Als ich den Friedhof erreichte, konnte ich niemanden bei Prunella Hoopers Grab entdecken.
Aber ein Blick über die Mauer verriet mir, dass ein frischer Blumenstrauß zu den anderen hinzugekommen war. Bloß wo mochte Peggy Taxman stecken? In diesem Moment klatschten die ersten fetten Tropfen auf die Cellophanhülle um die Blumen, und ich beschloss, mich vor der drohenden Sintflut in die Kirche zu retten.

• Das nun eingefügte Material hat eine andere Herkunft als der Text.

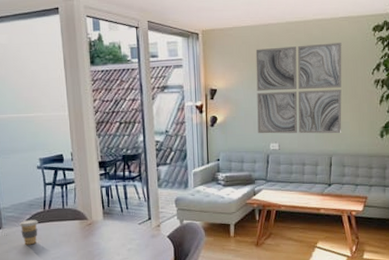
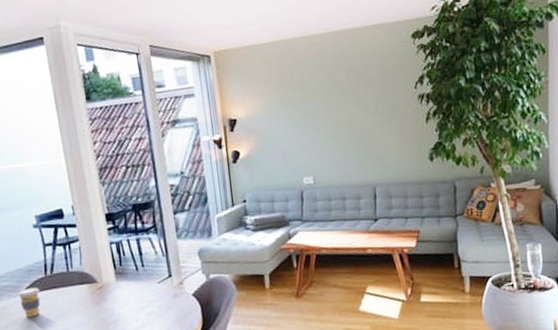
wall art: present [255,43,342,134] -> none [278,54,384,167]

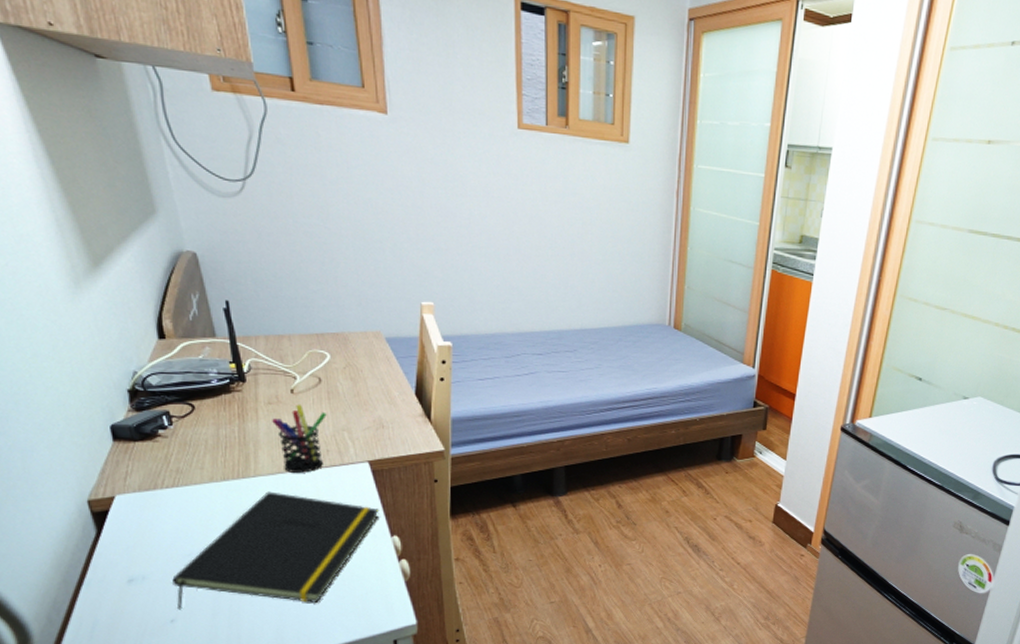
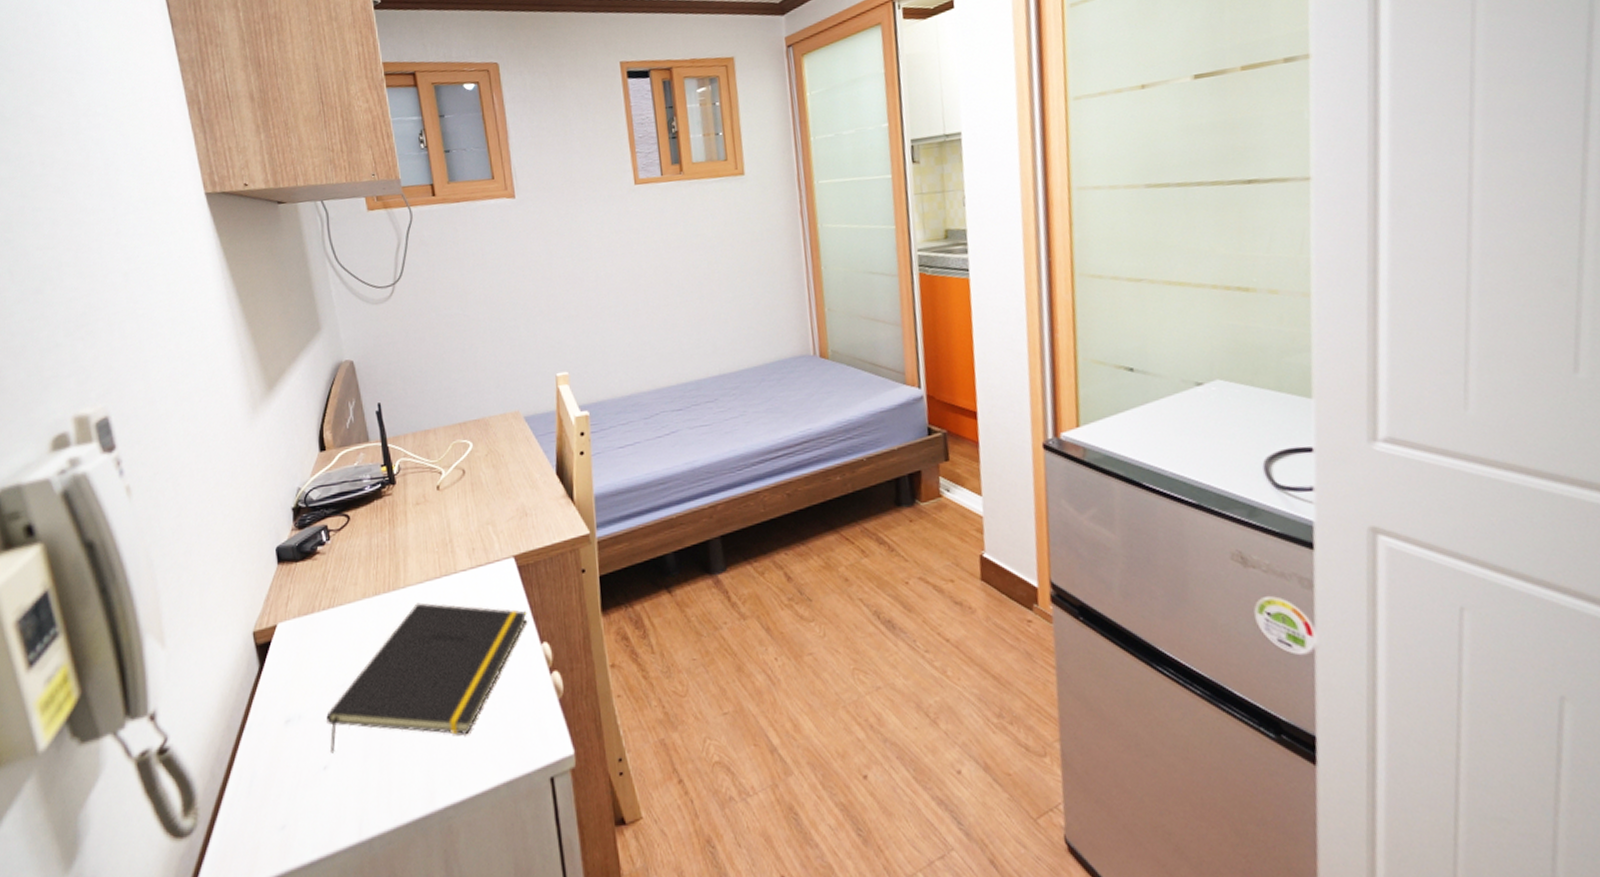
pen holder: present [272,404,327,473] -> none [420,500,471,579]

Nicholas würde mich dort bestimmt als Erstes suchen.
Sekunden bevor es ernsthaft zu gießen anfing, erreichte ich das Südportal. Nach meinem Spurt noch etwas außer Atem, blieb ich stehen, erleichtert, dass ich es gerade noch geschafft hatte.
Dann drückte ich die mit Eisen beschlagene Eichentür mit der Schulter auf. Dank Mr Barlow, der sie regelmäßig ölte, schwang sie leicht und geräuschlos nach innen.